The Chinese have also taken up cruising today. Ship operators have had to adopt “Chinese characteristics” to their boats. Esoteric movies are out and self-help educational seminars are in for the ever ambitious Chinese. The moneyed masses also want more ‘class distinctions’ with higher paying guests receiving extra perks. Sounds odd coming from ‘socialist’ travelers but capitalism reigns in the Middle Kingdom today and those who have it want it recognized.
The upside to Chinese tourism is money is flowing freely. The International New York Times recently reported that a Chinese company, the Tiens Group, took its entire workforce, 6,000 employees, on a one week vacation to France and Monaco. They booked 84 airplanes, 140 hotels and scores of trains.

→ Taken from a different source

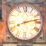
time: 8:12
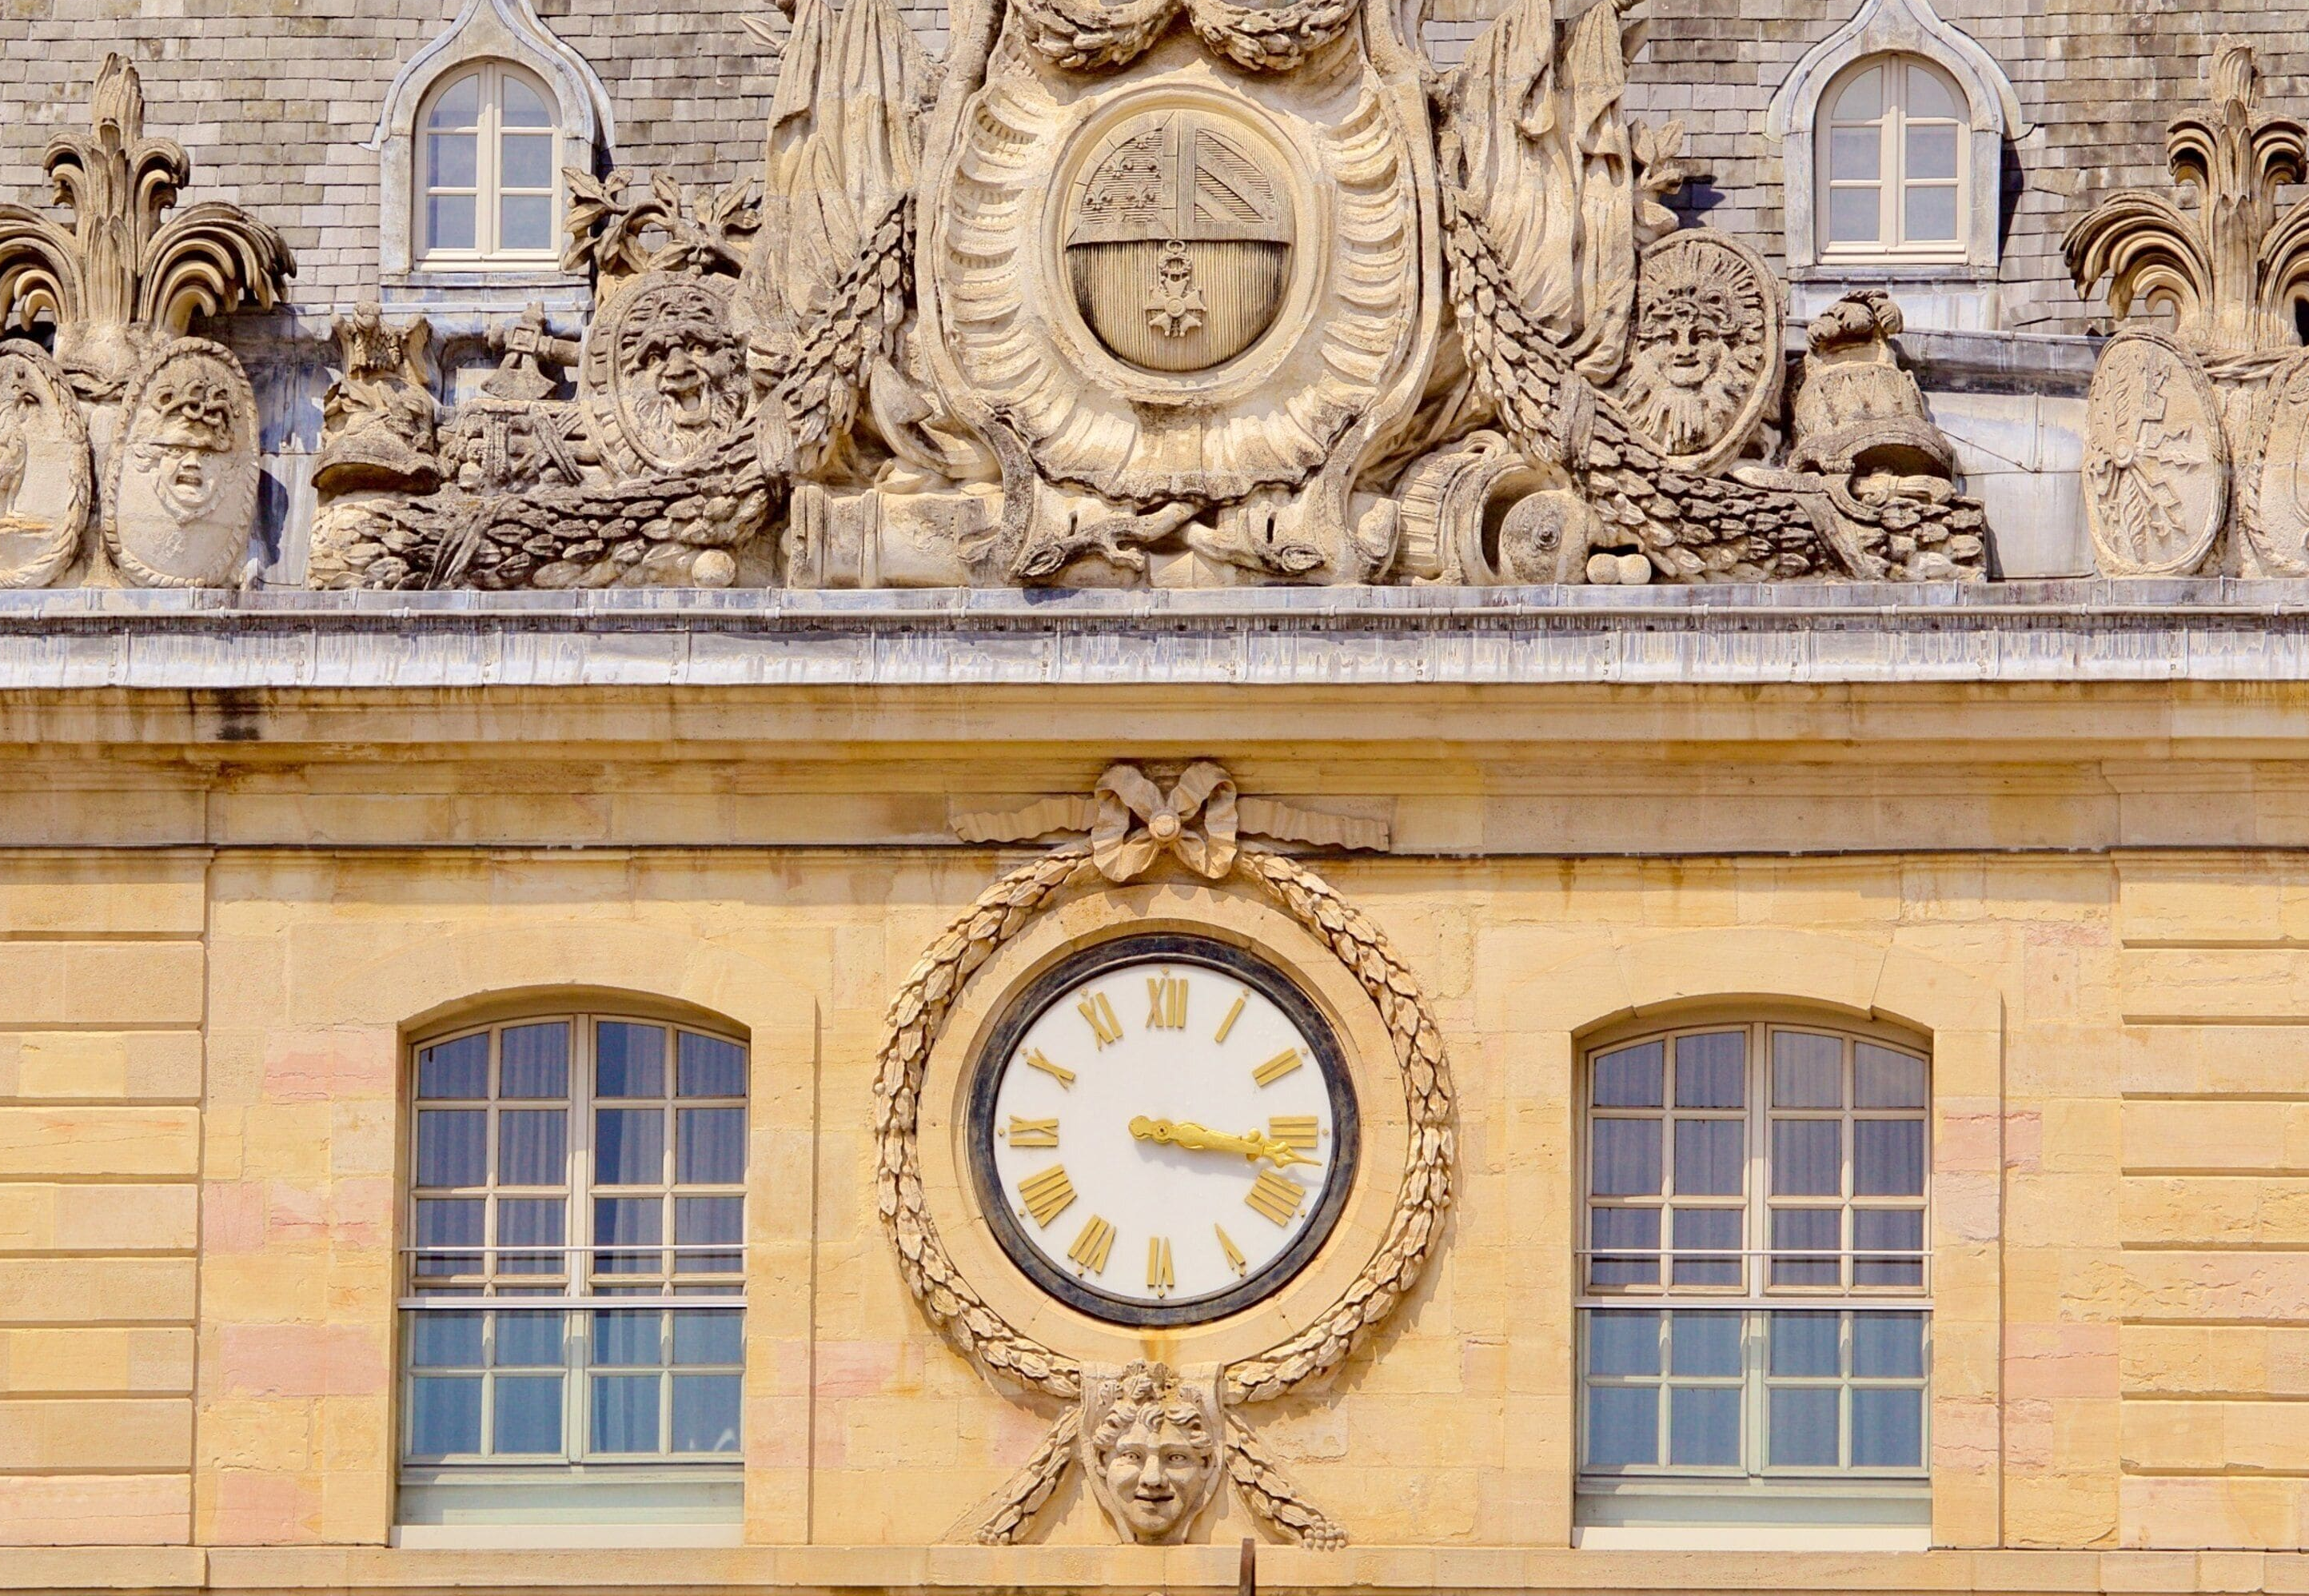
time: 3:17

The downside to Chinese tourism is that the ‘nouveau’ travelers can still cause a cultural stir. The Chinese are often loud, and sometimes coarse. The Chinese government recently put out a no-fly list of rowdy passengers. Southeast Asian officials have sometimes been outraged at the cultural insensitivities of Chinese tourists (see picture). Other tourists have been caught carving initials into thousand year old statues.
But pretty soon Chinese and other emerging market tourists will be seen as permanent fixtures on the travel scene. They will get assimilated and we will get used to the Mandarin next to the English on signs.